Content starts
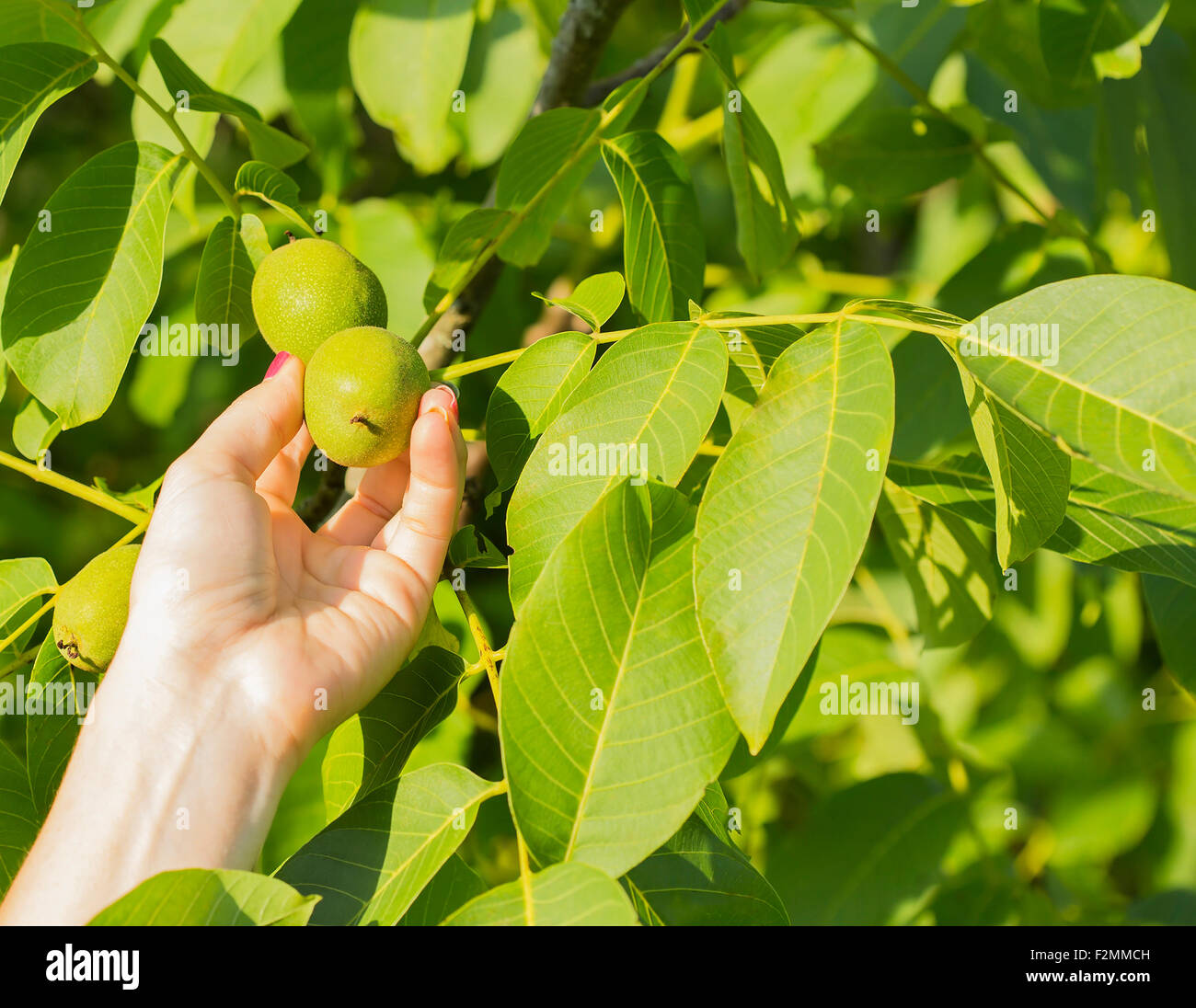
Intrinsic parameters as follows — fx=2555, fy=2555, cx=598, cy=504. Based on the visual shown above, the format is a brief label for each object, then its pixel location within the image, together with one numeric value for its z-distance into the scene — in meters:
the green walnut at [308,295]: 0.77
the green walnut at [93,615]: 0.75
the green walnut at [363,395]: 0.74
Content ends
Content starts
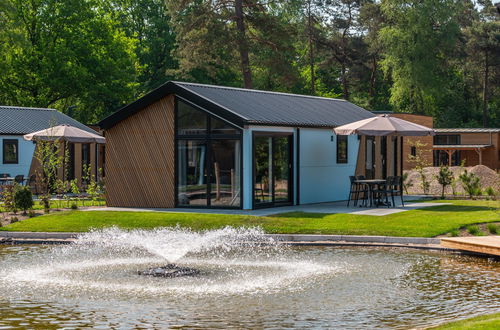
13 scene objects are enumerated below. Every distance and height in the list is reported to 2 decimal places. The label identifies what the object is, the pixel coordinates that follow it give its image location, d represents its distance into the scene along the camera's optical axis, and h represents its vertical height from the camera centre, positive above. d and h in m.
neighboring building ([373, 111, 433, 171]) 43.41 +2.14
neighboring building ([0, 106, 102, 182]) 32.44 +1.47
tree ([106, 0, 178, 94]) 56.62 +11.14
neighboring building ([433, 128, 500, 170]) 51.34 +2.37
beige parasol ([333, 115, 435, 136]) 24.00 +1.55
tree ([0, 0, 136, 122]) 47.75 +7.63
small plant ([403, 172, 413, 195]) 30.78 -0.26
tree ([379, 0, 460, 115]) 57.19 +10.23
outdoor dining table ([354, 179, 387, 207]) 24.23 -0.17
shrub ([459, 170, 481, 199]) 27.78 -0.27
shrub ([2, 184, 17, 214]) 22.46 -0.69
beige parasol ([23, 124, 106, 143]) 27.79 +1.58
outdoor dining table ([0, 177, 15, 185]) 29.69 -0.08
Content ends
EXERCISE DESCRIPTION
Show every line of the material above in which "walnut" is present.

RESPONSE TO THE TASK
the green walnut at [308,295]: 0.77
the green walnut at [93,615]: 0.75
the green walnut at [363,395]: 0.74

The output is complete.